Tom's contract with Verizon is almost up and he's thinking of moving to another carrier. Leo says that Verizon is on CDMA and T-Mobile and AT&T is on GSM. But pretty soon all will be on LTE, so it won't matter anymore. He wants to move to a no contract carrier. His mother wants to get an iPhone 5S. Can he get that off contract? What about the iPhone 6? Is that coming in the fall? Leo says that's the speculation. Will it be larger? Leo says nobody really knows. There's been pictures of larger screens, but they're prototypes.
Jonathan is looking to make "the Switch," from the iPhone to Android. He has an iPhone 5S and he isn't happy with AT&T. Leo says that the iPhone 5S is unlocked and as such, Jonathan could bolt and take that phone to T-Mobile. T-Mobile may even pay him to do it.
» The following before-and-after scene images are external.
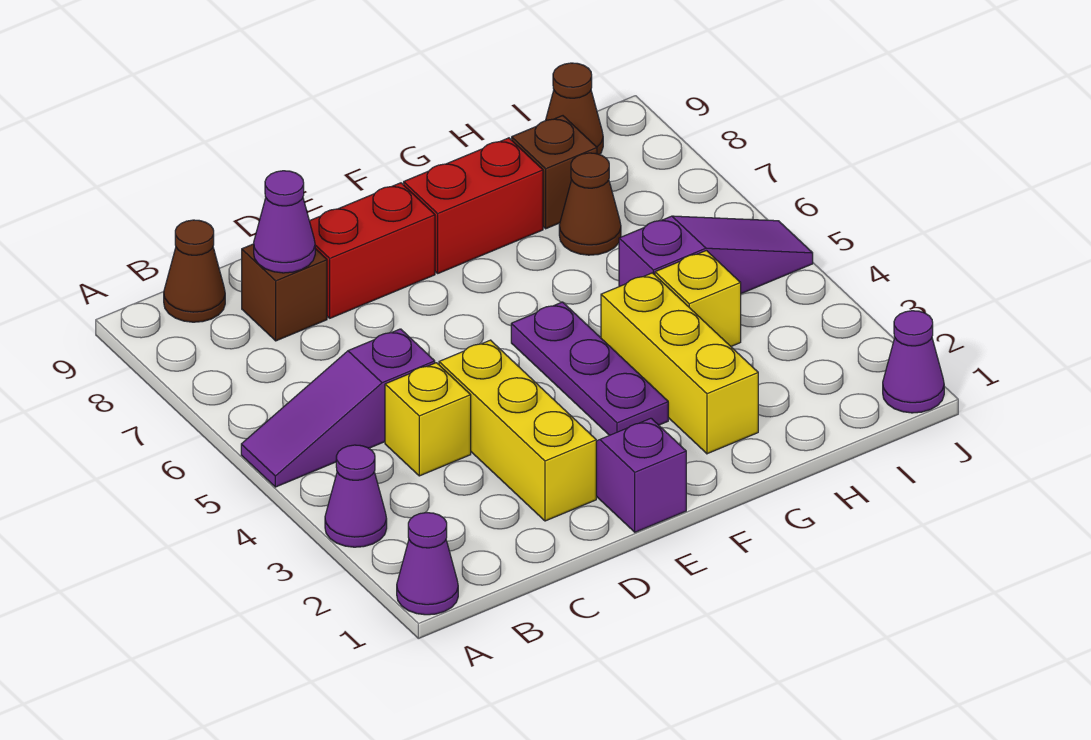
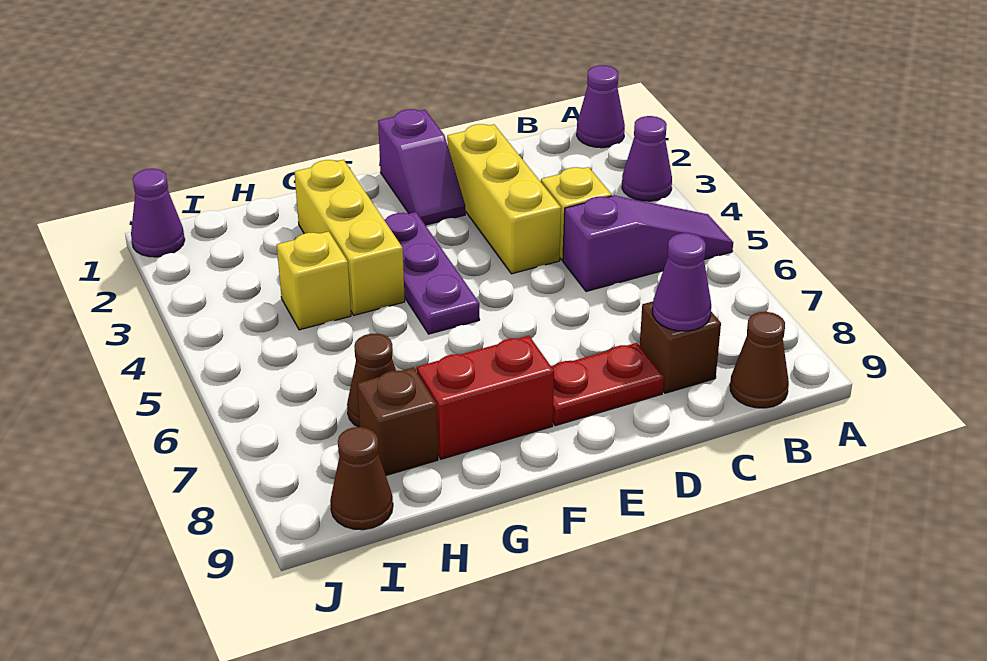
red brick D8:E8 level 1 -> red plate D8:E8 level 1
purple slope H5:J5 level 1 top H -> none

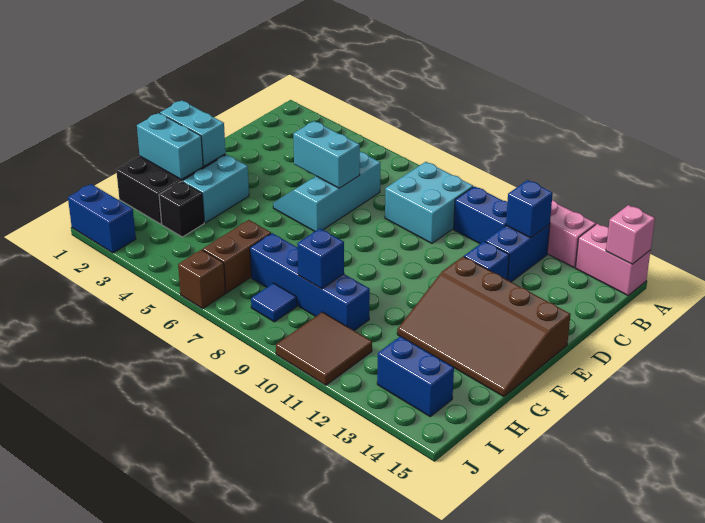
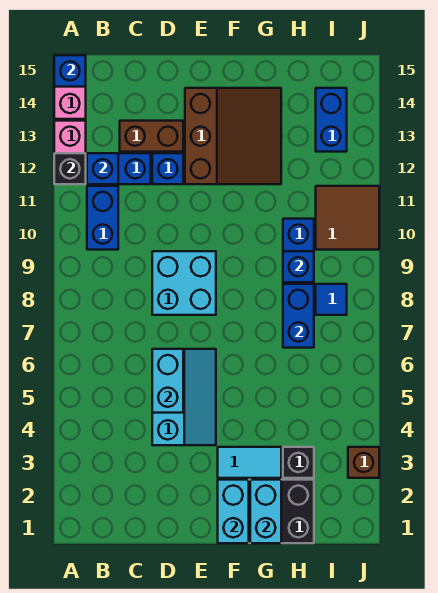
none -> black brick A12 level 2
pink brick A15 level 2 -> blue brick A15 level 2
cyan brick B8:C9 level 1 -> cyan brick D8:E9 level 1
cyan slope C5:E6 level 1 top 6 -> cyan slope D4:E6 level 1 top D
brown slope E12:G15 level 1 top E -> brown slope E12:G14 level 1 top E
cyan brick F3:G3 level 1 -> cyan tile F3:G3 level 1
brown brick H6:I6 level 1 -> brown brick C13:D13 level 1
blue brick J1:J2 level 1 -> blue brick H7:H8 level 2
brown brick J6 level 1 -> brown brick J3 level 1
RJ is looking to upgrade to his first smartphone. He has an old Apple Computer running Snow Leopard. Leo says that since RJ is in the Apple universe, the iPhone is probably the best option. It's certainly the most popular for Mac users. But for someone who has never used a smartphone, a Windows 8 phone is also a great option. It doesn't have as many apps, but as someone just starting out, he won't miss them. Nokia makes the best ones. Android may be a bit too much for a beginner, but that's the third option.
Michele's daughter is going overseas and she has an iPhone 4S. How can she use a local SIM while she's there? Leo suggests upgrading to the iPhone 5, 5C or 5S through Verizon. It's a world phone and she can then use a local SIM when she gets to where she's going. Asking Verizon to unlock the 4S may not work because it wasn't a GSM phone. And that iPhone 4S wouldn't work where she's going anyway. So upgrade and then you can do what you want.
Leo got his iPhone 5s when he got home from vacation and his thumbnail review is that he loves the Touch ID authentication. It's really easy to use. He also likes that he can make purchases without having to input a password every time. TouchID will ask to rescan your fingerprint from different angles to get a more accurate impression of your print. It asks you to hold the phone differently so it can scan from side angles, which is very effective.